Tony Fortin, chargé d’études à l’Observatoire des armements, estime que cette procédure est caractérisée par une absence de contrôle approfondi, qui explique notamment que des munitions comme celles de Cheddite puissent se retrouver au Sénégal. «Le problème, c’est qu’il n’y a aucune transparence et aucun débat. Il y a encore moins d’informations que pour les armes de guerre, dont les détails des exportations sont dévoilés chaque année dans un rapport parlementaire», dit-il. Même Aymeric Elluin, chargé de plaidoyer armes à Amnesty International, déplore cette opacité qui entoure les exportations d’armes. «Pourtant, les Gomm Cogne, flash-balls, grenades lacrymogènes, fumigènes ou munitions de chasse peuvent être détournés de leur usage civil et se retrouver dans des conflits armés aux mains de milices», dit-il.
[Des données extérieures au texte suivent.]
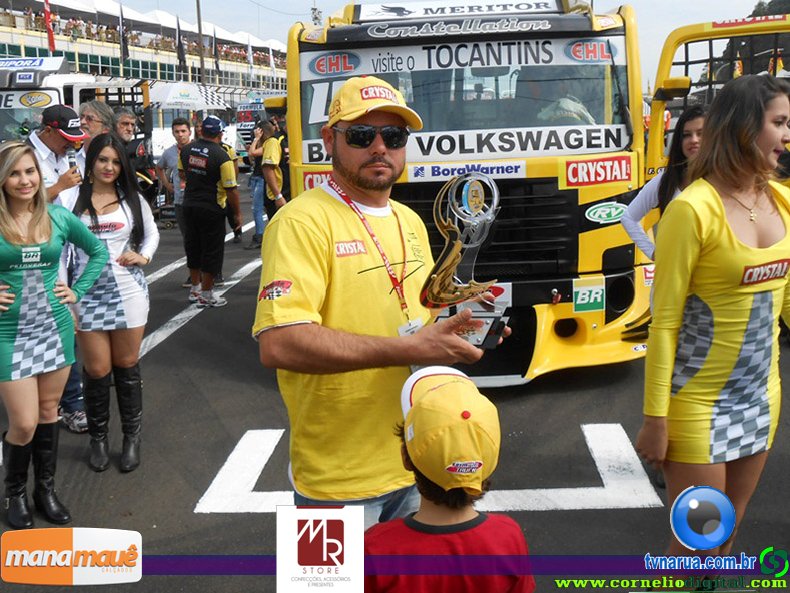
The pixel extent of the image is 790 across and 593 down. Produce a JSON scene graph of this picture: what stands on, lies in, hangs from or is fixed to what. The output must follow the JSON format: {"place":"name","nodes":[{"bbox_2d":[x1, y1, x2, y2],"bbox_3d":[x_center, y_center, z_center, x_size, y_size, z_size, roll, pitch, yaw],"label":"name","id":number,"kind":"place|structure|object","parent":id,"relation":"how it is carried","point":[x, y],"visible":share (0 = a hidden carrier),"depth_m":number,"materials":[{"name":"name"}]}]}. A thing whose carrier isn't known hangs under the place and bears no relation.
{"place":"outdoors","nodes":[
{"label":"outdoors","id":0,"kind":"place"},
{"bbox_2d":[0,175,788,592],"label":"asphalt road","id":1,"kind":"structure","parent":0,"point":[228,522],"materials":[{"name":"grey asphalt"}]},
{"bbox_2d":[0,140,107,525],"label":"woman","id":2,"kind":"object","parent":1,"relation":"on","point":[25,200],"visible":0.99,"depth_m":3.56},
{"bbox_2d":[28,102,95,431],"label":"man","id":3,"kind":"object","parent":1,"relation":"on","point":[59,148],"visible":0.31,"depth_m":4.65},
{"bbox_2d":[66,148,78,174],"bbox_3d":[-1.805,-0.753,4.851,0.068,0.166,0.083,2,12,13],"label":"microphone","id":4,"kind":"object","parent":3,"relation":"in","point":[71,156],"visible":0.55,"depth_m":4.83,"materials":[{"name":"black"}]},
{"bbox_2d":[62,132,157,470],"bbox_3d":[-1.397,0.002,4.263,0.518,1.524,0.715,-1,11,2],"label":"woman","id":5,"kind":"object","parent":1,"relation":"on","point":[138,230],"visible":0.85,"depth_m":4.17},
{"bbox_2d":[112,107,153,195],"bbox_3d":[-2.810,-1.223,9.038,0.533,1.414,0.642,4,13,25],"label":"man","id":6,"kind":"object","parent":1,"relation":"on","point":[128,118],"visible":0.5,"depth_m":8.92},
{"bbox_2d":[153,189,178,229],"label":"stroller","id":7,"kind":"object","parent":1,"relation":"on","point":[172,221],"visible":0.48,"depth_m":13.66,"materials":[{"name":"black metal"}]},
{"bbox_2d":[157,116,193,216],"bbox_3d":[-2.207,-1.236,9.208,0.535,1.343,0.502,4,12,21],"label":"man","id":8,"kind":"object","parent":1,"relation":"on","point":[180,130],"visible":0.57,"depth_m":9.05},
{"bbox_2d":[178,113,239,308],"bbox_3d":[-1.709,-0.827,7.995,0.719,1.708,0.646,7,14,34],"label":"man","id":9,"kind":"object","parent":1,"relation":"on","point":[218,150],"visible":0.99,"depth_m":7.77},
{"bbox_2d":[218,132,243,242],"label":"person","id":10,"kind":"object","parent":1,"relation":"on","point":[229,148],"visible":0.19,"depth_m":11.59},
{"bbox_2d":[245,116,267,246],"bbox_3d":[-1.716,-1.569,11.487,0.538,1.698,0.569,5,13,29],"label":"person","id":11,"kind":"object","parent":1,"relation":"on","point":[255,181],"visible":0.61,"depth_m":11.36},
{"bbox_2d":[257,117,289,225],"bbox_3d":[-1.266,-1.290,9.701,0.529,1.568,0.855,-1,11,2],"label":"person","id":12,"kind":"object","parent":1,"relation":"on","point":[272,142],"visible":0.59,"depth_m":9.48},
{"bbox_2d":[255,77,511,521],"bbox_3d":[-0.032,0.181,2.520,0.555,1.567,0.956,-1,11,2],"label":"man","id":13,"kind":"object","parent":1,"relation":"on","point":[318,241],"visible":0.89,"depth_m":2.24},
{"bbox_2d":[419,173,509,349],"bbox_3d":[0.189,-0.087,2.318,0.250,0.464,0.347,2,12,16],"label":"trophy","id":14,"kind":"object","parent":13,"relation":"in","point":[455,246],"visible":0.8,"depth_m":2.30,"materials":[{"name":"silver metal"}]},
{"bbox_2d":[365,364,534,592],"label":"child","id":15,"kind":"object","parent":1,"relation":"on","point":[471,525],"visible":0.92,"depth_m":1.87},
{"bbox_2d":[274,0,658,383],"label":"yellow truck","id":16,"kind":"object","parent":1,"relation":"on","point":[555,284],"visible":0.54,"depth_m":5.00,"materials":[{"name":"yellow metal"}]},
{"bbox_2d":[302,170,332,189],"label":"sticker","id":17,"kind":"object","parent":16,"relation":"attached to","point":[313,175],"visible":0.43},
{"bbox_2d":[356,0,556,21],"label":"banner","id":18,"kind":"object","parent":16,"relation":"attached to","point":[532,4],"visible":0.93,"depth_m":5.61,"materials":[{"name":"white"}]},
{"bbox_2d":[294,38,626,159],"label":"windshield","id":19,"kind":"object","parent":16,"relation":"in","point":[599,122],"visible":0.67,"depth_m":5.05,"materials":[{"name":"clear glass"}]},
{"bbox_2d":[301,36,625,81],"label":"banner","id":20,"kind":"object","parent":16,"relation":"attached to","point":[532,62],"visible":0.91,"depth_m":5.04,"materials":[{"name":"white"}]},
{"bbox_2d":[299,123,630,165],"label":"banner","id":21,"kind":"object","parent":16,"relation":"attached to","point":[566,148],"visible":0.81,"depth_m":5.08,"materials":[{"name":"white"}]},
{"bbox_2d":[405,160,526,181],"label":"sticker","id":22,"kind":"object","parent":16,"relation":"attached to","point":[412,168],"visible":0.91,"depth_m":4.93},
{"bbox_2d":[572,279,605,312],"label":"sticker","id":23,"kind":"object","parent":16,"relation":"attached to","point":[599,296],"visible":0.98,"depth_m":5.17,"materials":[{"name":"green plastic"}]},
{"bbox_2d":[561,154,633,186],"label":"sticker","id":24,"kind":"object","parent":16,"relation":"attached to","point":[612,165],"visible":0.98,"depth_m":5.12,"materials":[{"name":"red plastic"}]},
{"bbox_2d":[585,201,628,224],"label":"sticker","id":25,"kind":"object","parent":16,"relation":"attached to","point":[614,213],"visible":0.98,"depth_m":5.23,"materials":[{"name":"green plastic"}]},
{"bbox_2d":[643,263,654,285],"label":"sticker","id":26,"kind":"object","parent":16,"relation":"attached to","point":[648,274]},
{"bbox_2d":[621,103,707,262],"bbox_3d":[1.468,-0.302,4.329,0.595,1.278,0.536,-3,12,-9],"label":"woman","id":27,"kind":"object","parent":1,"relation":"on","point":[686,145],"visible":0.28,"depth_m":4.33},
{"bbox_2d":[636,73,789,564],"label":"woman","id":28,"kind":"object","parent":1,"relation":"on","point":[722,215],"visible":0.95,"depth_m":2.62},
{"bbox_2d":[647,13,789,188],"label":"yellow truck","id":29,"kind":"object","parent":1,"relation":"on","point":[677,32],"visible":0.4,"depth_m":6.51,"materials":[{"name":"yellow metal"}]},
{"bbox_2d":[78,0,784,85],"label":"sky","id":30,"kind":"structure","parent":0,"point":[334,0],"materials":[{"name":"white"}]},
{"bbox_2d":[716,0,789,77],"label":"hill","id":31,"kind":"structure","parent":0,"point":[771,2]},
{"label":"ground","id":32,"kind":"structure","parent":0},
{"bbox_2d":[0,59,92,144],"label":"white truck","id":33,"kind":"object","parent":32,"relation":"on","point":[18,92],"visible":0.29,"depth_m":10.82,"materials":[{"name":"white metal"}]},
{"bbox_2d":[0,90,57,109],"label":"sign","id":34,"kind":"object","parent":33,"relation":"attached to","point":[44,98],"visible":0.86,"depth_m":10.58,"materials":[{"name":"white"}]},
{"bbox_2d":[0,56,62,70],"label":"sign","id":35,"kind":"object","parent":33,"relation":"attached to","point":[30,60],"visible":0.88,"depth_m":11.42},
{"bbox_2d":[75,100,115,170],"bbox_3d":[-1.977,-0.664,5.816,0.434,1.235,0.486,2,12,15],"label":"man","id":36,"kind":"object","parent":32,"relation":"on","point":[89,113],"visible":0.34,"depth_m":5.70},
{"bbox_2d":[0,0,289,115],"label":"grandstand","id":37,"kind":"object","parent":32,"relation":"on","point":[161,68],"visible":0.4,"materials":[{"name":"white"}]},
{"bbox_2d":[42,0,56,50],"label":"flag","id":38,"kind":"object","parent":37,"relation":"attached to","point":[49,35],"visible":0.86,"depth_m":32.70,"materials":[{"name":"red fabric"}]},
{"bbox_2d":[118,3,129,64],"bbox_3d":[-11.682,-11.254,37.371,0.430,2.897,0.590,-1,11,2],"label":"flag","id":39,"kind":"object","parent":37,"relation":"attached to","point":[121,22],"visible":0.92,"depth_m":37.26,"materials":[{"name":"black fabric"}]},
{"bbox_2d":[10,4,283,69],"label":"crowd","id":40,"kind":"object","parent":37,"relation":"on","point":[72,22],"visible":0.39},
{"bbox_2d":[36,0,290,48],"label":"white tent","id":41,"kind":"object","parent":37,"relation":"on","point":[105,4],"visible":0.42,"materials":[{"name":"white fabric"}]},
{"bbox_2d":[175,14,186,74],"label":"flag","id":42,"kind":"object","parent":37,"relation":"attached to","point":[179,34],"visible":0.93,"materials":[{"name":"black fabric"}]},
{"bbox_2d":[211,26,220,72],"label":"flag","id":43,"kind":"object","parent":37,"relation":"attached to","point":[216,52],"visible":0.86,"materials":[{"name":"black fabric"}]},
{"bbox_2d":[246,36,253,77],"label":"flag","id":44,"kind":"object","parent":37,"relation":"attached to","point":[249,49],"visible":0.93,"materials":[{"name":"white fabric"}]},
{"bbox_2d":[268,43,276,76],"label":"flag","id":45,"kind":"object","parent":37,"relation":"attached to","point":[272,62],"visible":0.87,"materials":[{"name":"white fabric"}]},
{"bbox_2d":[146,82,228,110],"bbox_3d":[-5.620,-4.463,22.985,2.695,2.458,2.461,-1,11,2],"label":"umbrella","id":46,"kind":"object","parent":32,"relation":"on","point":[179,87],"visible":0.76,"depth_m":22.17,"materials":[{"name":"white fabric"}]},
{"bbox_2d":[195,0,205,84],"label":"pole","id":47,"kind":"object","parent":32,"relation":"on","point":[200,30],"visible":0.62,"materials":[{"name":"grey metal"}]},
{"bbox_2d":[234,97,266,166],"bbox_3d":[-4.050,-5.251,27.831,1.732,2.252,4.924,-1,11,2],"label":"truck","id":48,"kind":"object","parent":32,"relation":"on","point":[247,128],"visible":0.29,"depth_m":26.20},
{"bbox_2d":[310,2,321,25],"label":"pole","id":49,"kind":"object","parent":32,"relation":"on","point":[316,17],"visible":0.4,"depth_m":37.95,"materials":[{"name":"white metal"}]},
{"bbox_2d":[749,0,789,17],"label":"tree","id":50,"kind":"object","parent":32,"relation":"on","point":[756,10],"visible":0.25,"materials":[{"name":"green plant"}]}
]}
Le journal relate même une enquête de nos confrères de France 24 sur l’usage de munitions de la marque franco-italienne Cheddite contre des manifestations en Iran.
Autre scandale révélé par nos confrères, c’est le rapport publié en avril 2012, par le conseil de sécurité de l’Onu qui détaille comment des grenades lacrymogènes Nobel Sport se sont retrouvées dans un vaste trafic d’armes à destination de la Côte d’ivoire de Laurent Gbagbo. Avant d’être acheminées par deux trafiquants français vers la Cote d’ivoire, les grenades Nobel Sport ont transité vers les établissements Rabih Fakih, une armurerie de Dakar, avec lesquels Nobel Sport entretient des relations privilégiées.
En 2021, la France a exporté près de 105 millions d’euros d’armes civiles à travers le monde. Depuis 2004, ce sont 3,7 millions d’euros d’armes civiles qui ont été livrées au Sénégal.

‘’Boîte noire’’

Mediapart a tenté d’en savoir plus. Nos confrères ont contacté deux dirigeants de Cheddite : Gilles-Antoine Roccia, président du directoire de Sofisport, président du conseil d’administration de Nobel Sport, directeur général de Cheddite France (contacté par e-mail le 21 juin, relancé le 22 et le 3 juillet), et Serge Aubanel, secrétaire général de Cheddite France (contacté le 3 juillet par e-mail). Mais ces derniers n’ont pas répondu à leurs questions.
Médiapart a également sollicité le gouvernement sénégalais par l’intermédiaire des chargés de communication du ministère de l’Intérieur (contacté par sms les 21, 22, 23 juin et 2 juillet), de la gendarmerie nationale et de la présidence sénégalaise. Ils n’ont pas non plus répondu à leurs sollicitations.